Basilan, la cultura delle armi investe anche i giovani cattolici
Manila (AsiaNews) – Gli scontri dell’ultimo mese fra l’esercito governativo e le truppe ribelli del Fronte islamico Moro (Milf) hanno spinto moltissimi giovani cattolici di Basilan, un'isola a sud di Mindanao, a impugnare le armi per difendersi. A lanciare l’allarme è il vescovo della prelatura di Isabela, mons. Martin Jumoad, che segue “con apprensione” l’evolversi della situazione perché è il segnale di un “ritorno della cultura delle armi a Basilan”.
“Giovani dai 15 anni si stanno armando. Un dolore doppio, perché oltre a essere ancora dei ragazzi sono anche cattolici” denuncia il vescovo, il quale riferisce informazioni ricevute da p. Pepe Ligason, parroco di Maluso. Se i ragazzi scelgono la resistenza armata, gli abitanti dei villaggi di Canas, Fallih, Mahayahay e Cabcaban – appartenenti alla parrocchia di Maluso – hanno iniziato le operazioni di evacuazione. “I residenti – continua mons. Jumoad – stanno abbandonando le loro case verso zone più sicure, a causa di un senso sempre più diffuso di sfiducia nei confronti delle autorità. Le forze dell’ordine non sono più in grado di garantire l’incolumità delle persone”.

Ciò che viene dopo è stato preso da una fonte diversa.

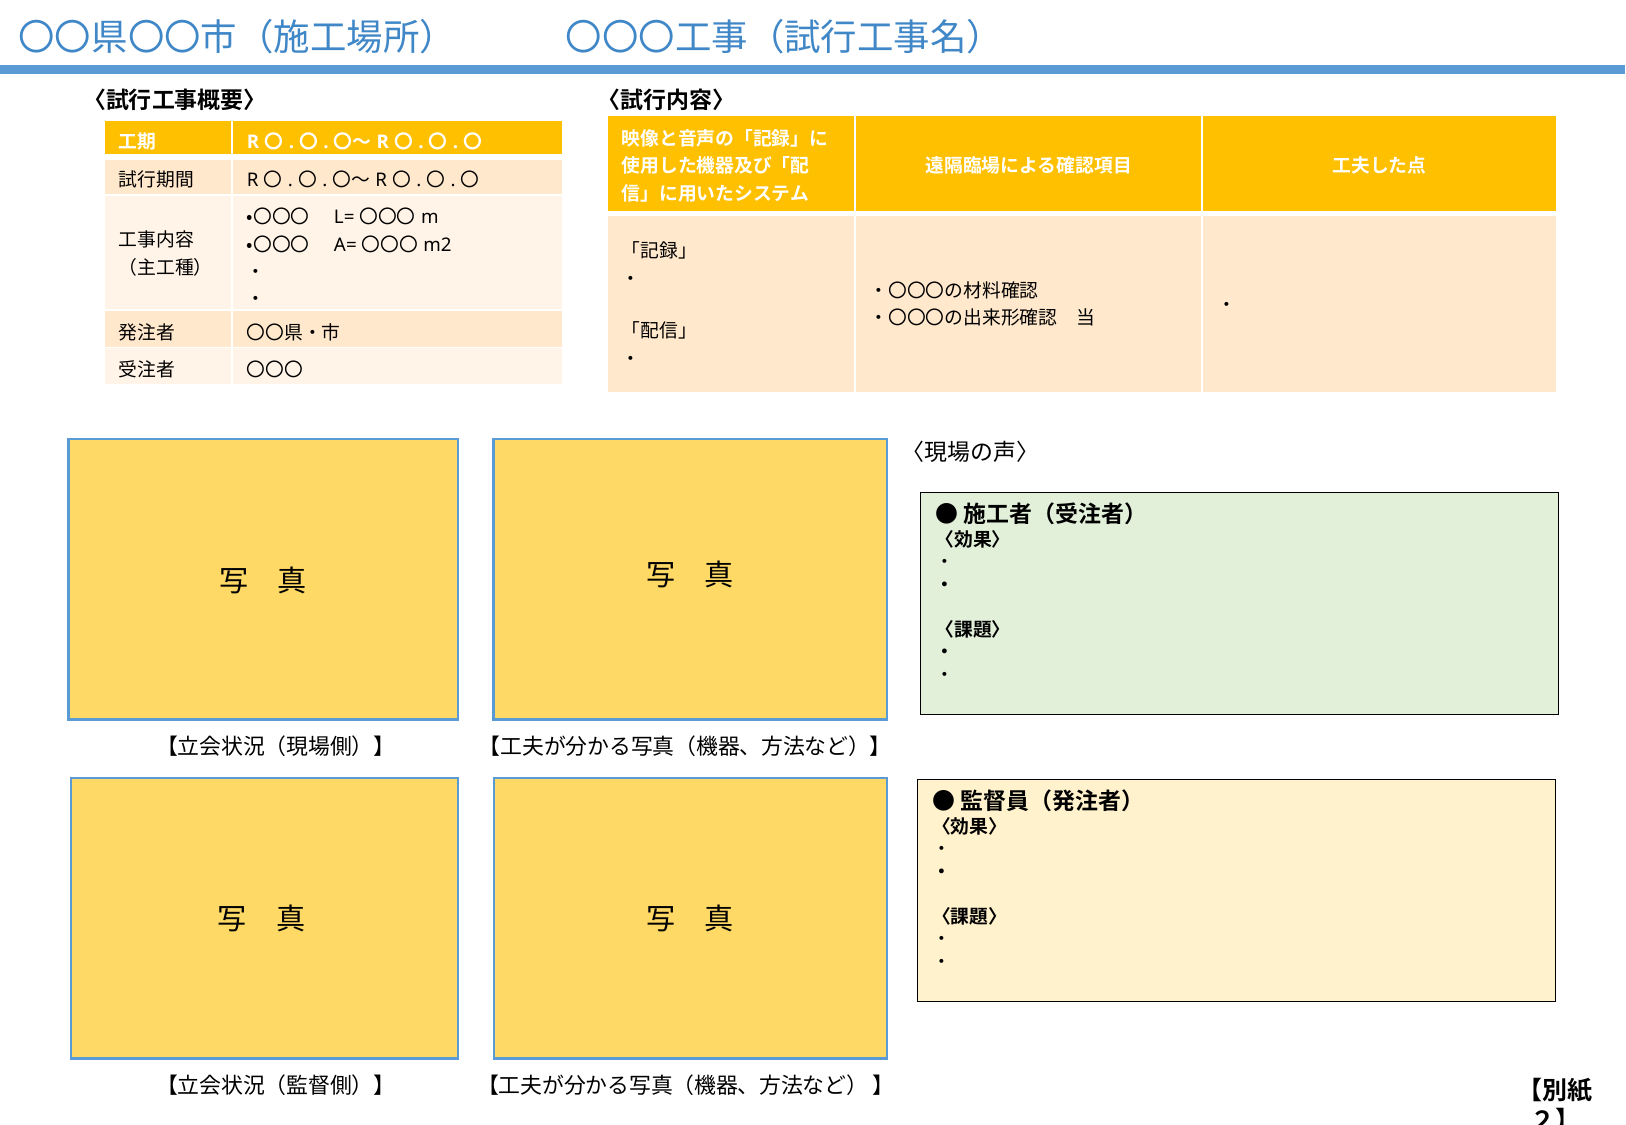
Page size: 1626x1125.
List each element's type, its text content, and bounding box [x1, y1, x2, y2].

Mons. Jumoad ha avviato i contatti con la polizia per affrontare l’emergenza e chiede l’aiuto delle organizzazioni religiose per promuovere un dialogo con i reparti speciali dell’esercito. Dal 28 novembre scorso gli scontri fra Marines filippini e ribelli del Milf hanno causato la morte di 11 persone, di cui tre civili. All’origine della nuova ondata di violenze l’offensiva lanciata dai militari contro i terroristi di Abu Sayyaf, principali indiziati per il rapimento di Merlie Mendoza ed Esperancita Hupida, due volontarie di una Ong sequestrate il 15 settembre scorso da un gruppo armato nell’isola di Basilan.
Mannar Saliddin, capo della Watch Human Rights, chiede ai militari di mettere fine alla sanguinosa guerra perché “colpisce soprattutto la popolazione civile”. Il vescovo di Basilan, pur augurandosi la pace nella provincia, precisa però che una interruzione delle operazioni militari “permetterebbe ai terroristi di riorganizzarsi e continuare le attività criminali”.